Inilah praktik licik dalam demokrasi. Sayangnya, iming-iming calon pejabat semasa pemilu tak dibarengi dengan keseriusan atas kewajiban yang akan ditanggung. Alih-alih mengambil langkah awal membuat kebijakan demi rakyat yang diwakili, mereka justru mengejar materi pribadi dengan buru-buru menggadaikan SK. Yakinkah mereka bisa melunasinya, bisa menyelesaikan tugas dengan baik hingga akhir masa jabatan. Mungkinkah keyakinan mengambil agunan mampu selaras dengan keseriusan mengemban amanah rakyat?

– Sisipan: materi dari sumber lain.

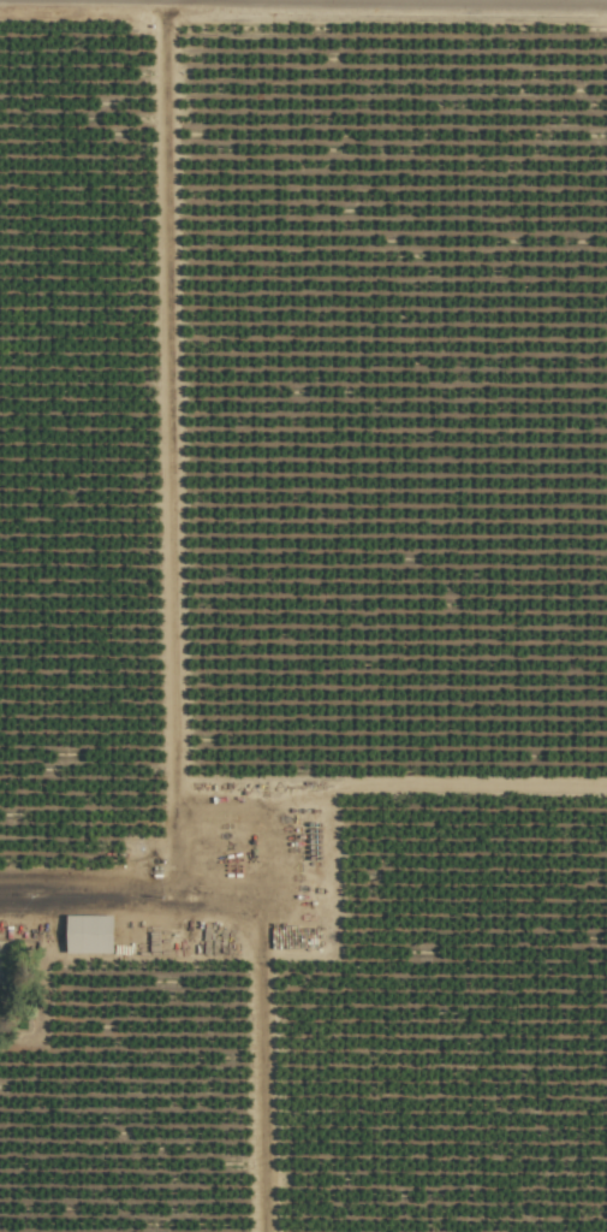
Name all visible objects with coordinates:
road: (385, 0)
road: (166, 449)
road: (84, 897)
building: (89, 933)
road: (261, 1030)

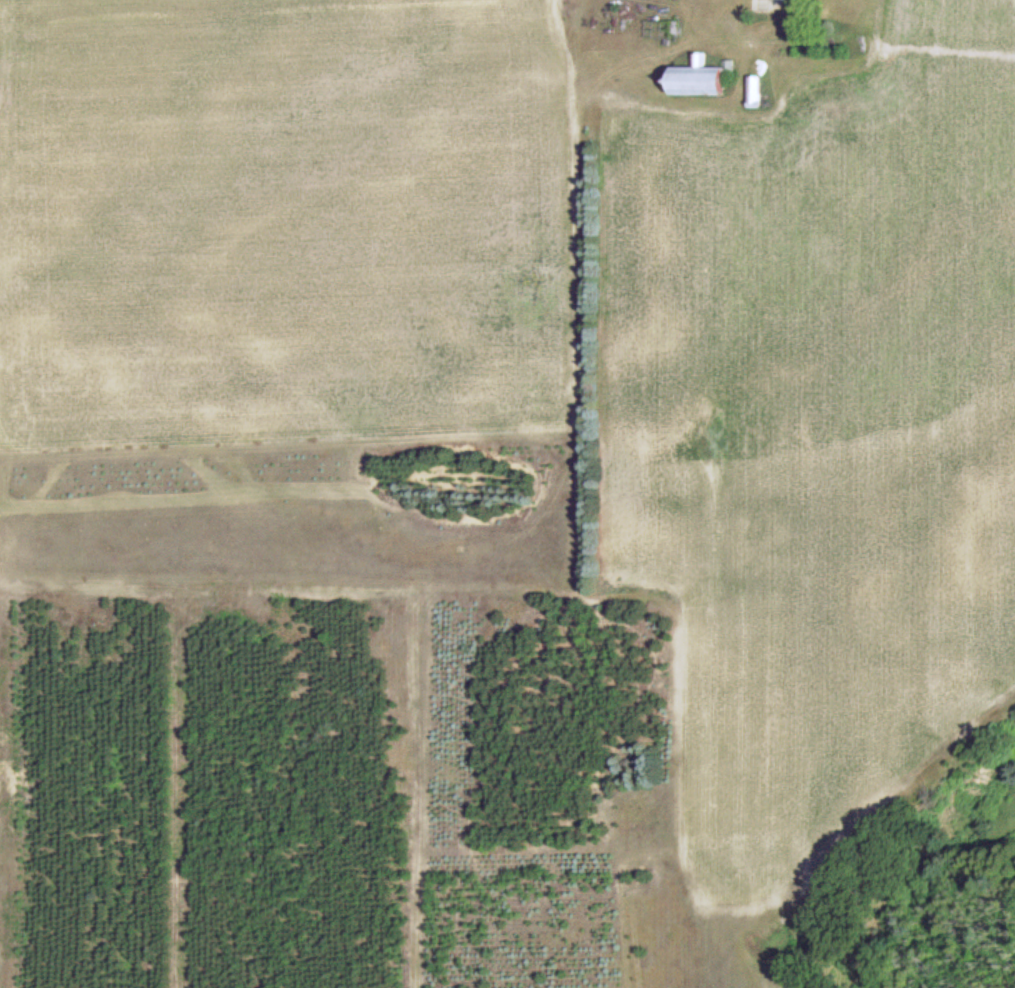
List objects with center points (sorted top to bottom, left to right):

Islam Solusi Pejabat Bermartabat
Islam memiliki aturan untuk seluruh aspek kehidupan, begitu juga dalam pemerintahan. Pemerintahan di dalam Islam dikenal dengan istilah Khilafah, yang mana kekuasaan ada di tangan rakyat dan kedaulatan ada pada Allah (Al-Qur’an dan hadis). Dalam pemerintahan Islam, pengangkatan kepala daerah dan anggota majelis wilayah dilakukan dengan amanah dan tidak berbiaya tinggi. Kandidat dipilih menurut kredibilitas, serta ketakwaan terhadap Allah dan Rasul-Nya. Kandidat tidak perlu mencari dukungan atau berkampanye agar terpilih. Dengan proses tersebut, pemerintahan Islam bisa mendapatkan kandidat yang berkualitas, amanah dan siap melaksanakan tata aturan sesuai Al-Qur’an dan sunnah.

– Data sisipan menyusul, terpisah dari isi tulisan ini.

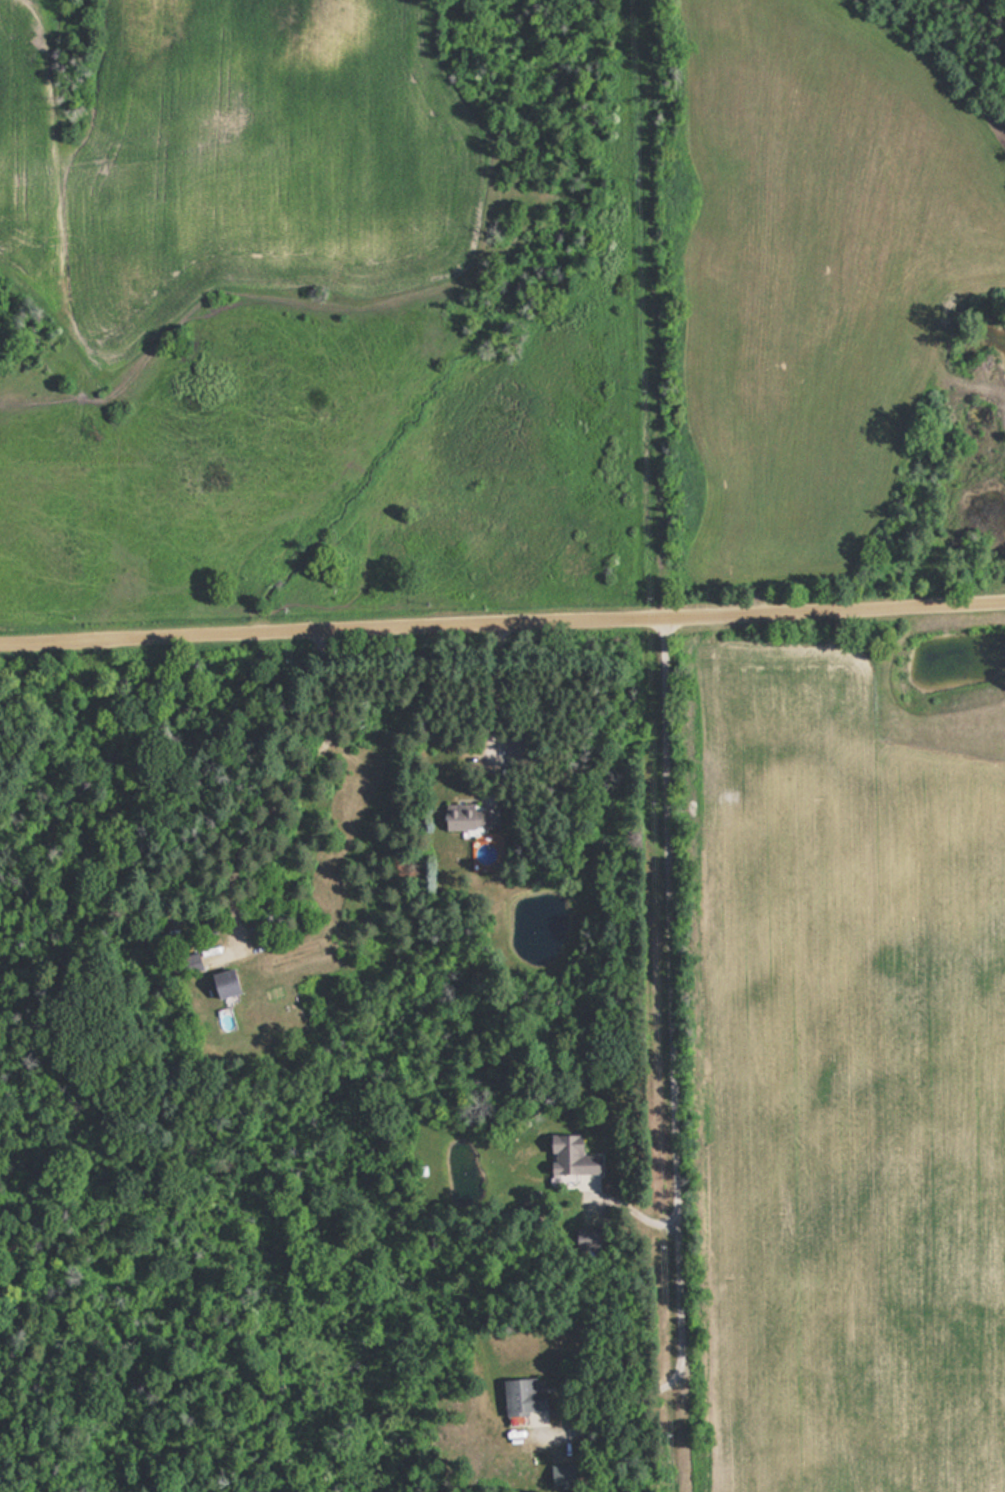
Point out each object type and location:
road: (502, 616)
road: (646, 745)
road: (553, 786)
building: (470, 816)
building: (190, 962)
building: (222, 982)
building: (569, 1157)
building: (521, 1396)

Pejabat yang memiliki ketakwaan pada Allah dan Rasul akan memiliki self control yang kuat. Mereka akan menganggap bahwa jabatan adalah amanah yang harus ditunaikan dengan benar, yang akan dimintai pertanggungjawaban di akhirat. Mereka akan menjadikan jabatannya itu sebagai bekal masuk surga. Jabatan diemban bukan semata-mata untuk mendapatkan gaji atau fasilitas.

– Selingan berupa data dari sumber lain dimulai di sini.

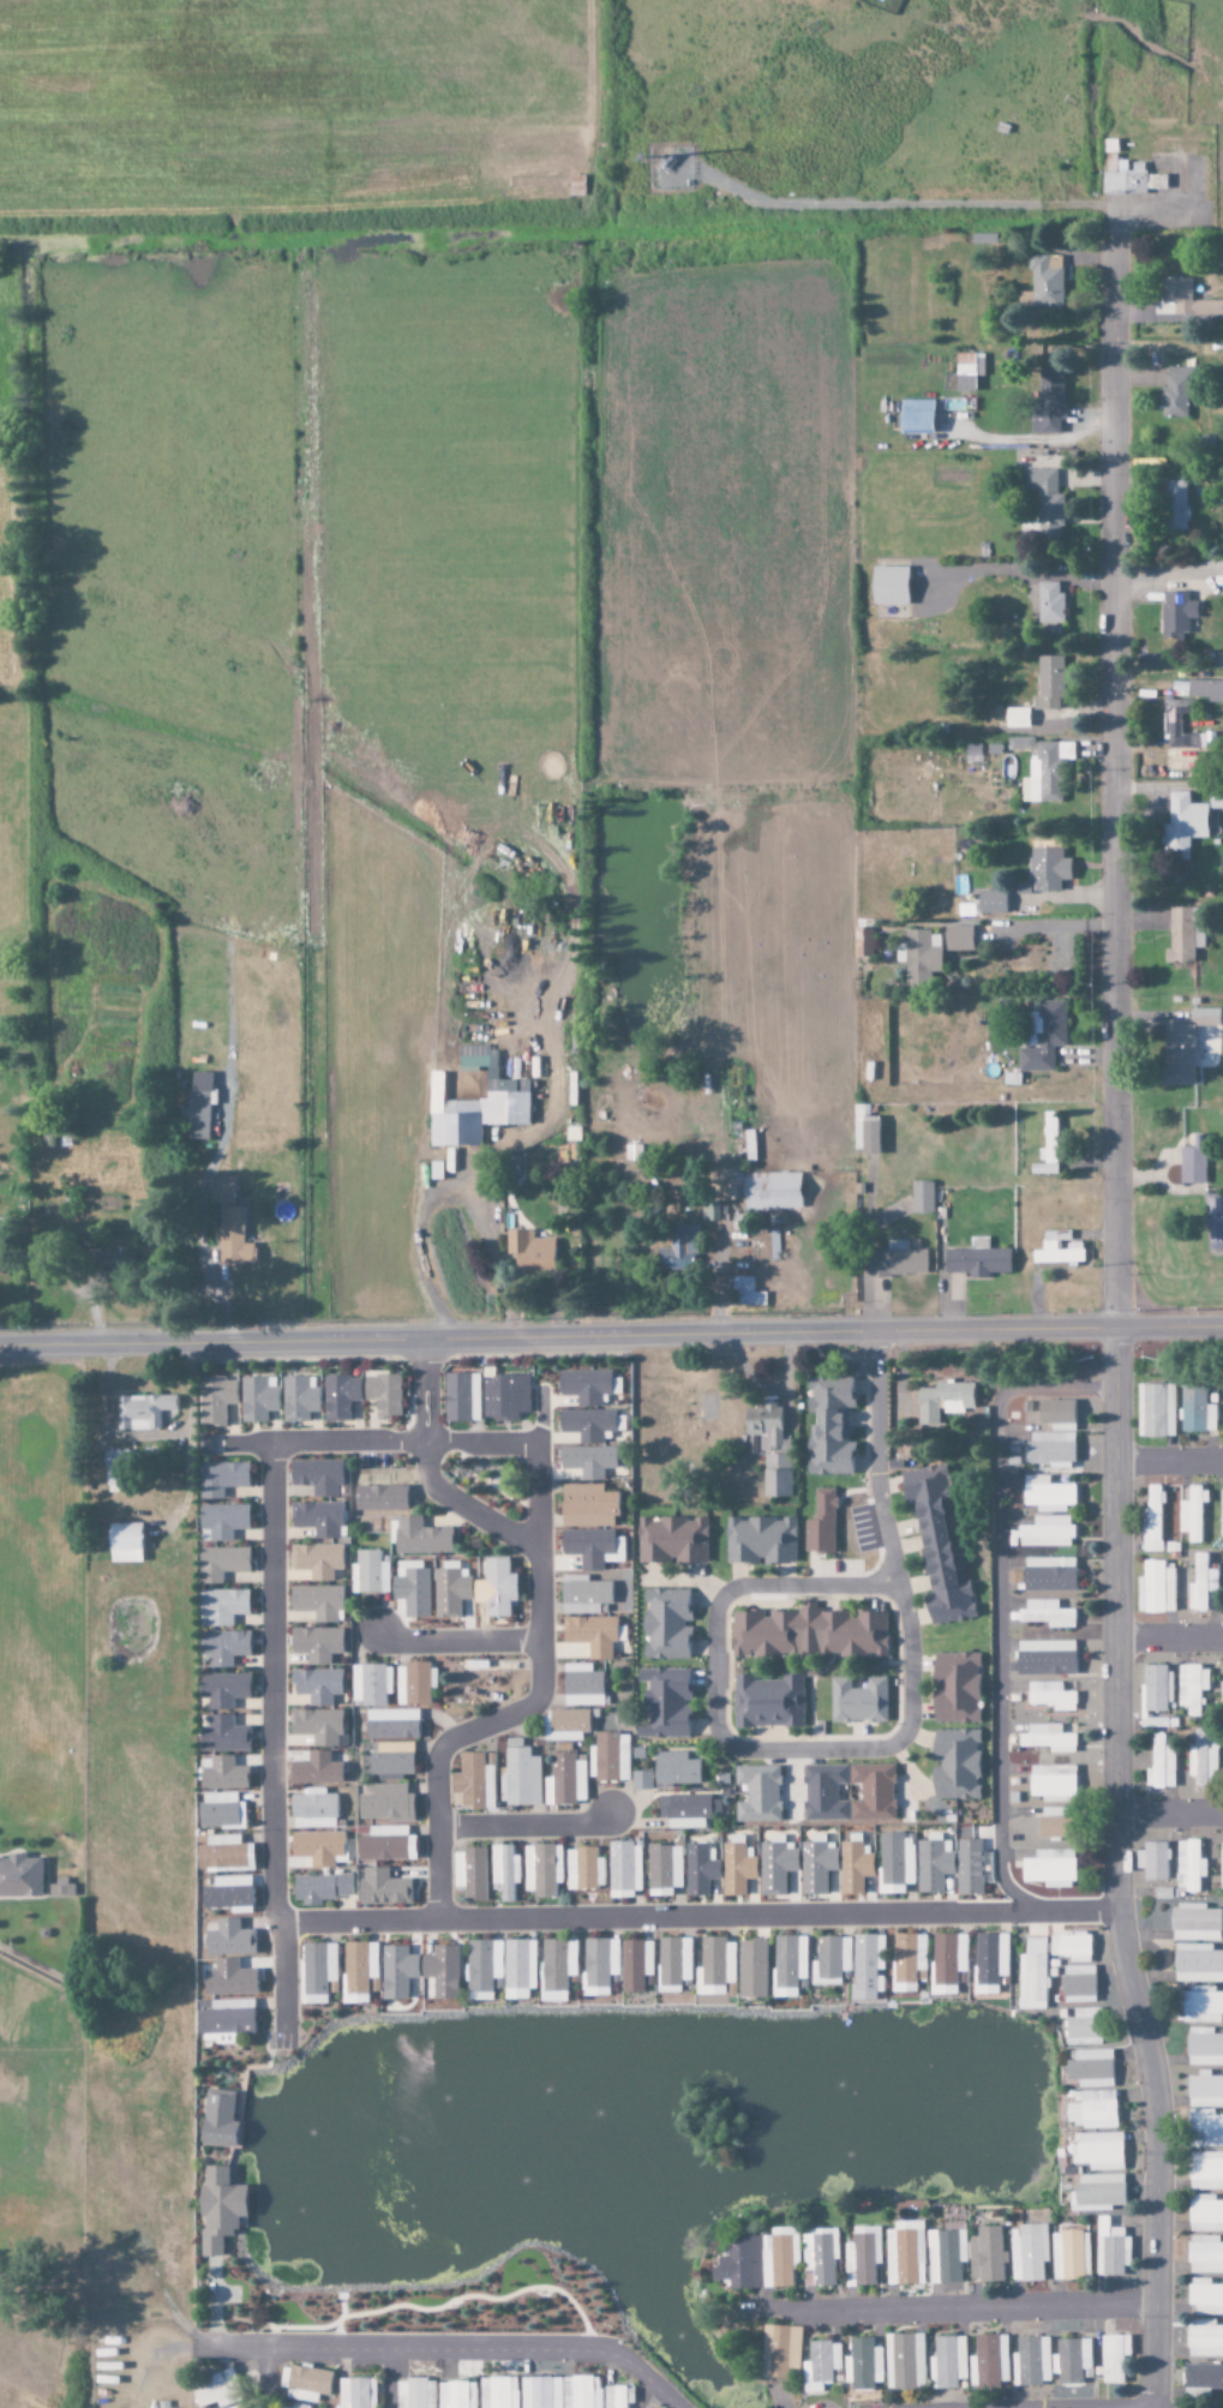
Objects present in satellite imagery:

Dalam tata aturan Islam, pejabat dilarang melakukan kemaksiatan secara terang-terangan dan dilarang melakukan perbuatan haram. Karena itu, pejabat dalam pemerintahan Islam akan menjauhi korupsi serta riba seperti halnya pengajuan pinjaman melalui instansi atau bank. Dengan begitu, pejabat menjadi bermartabat dan mampu memberikan contoh positif bagi rakyat.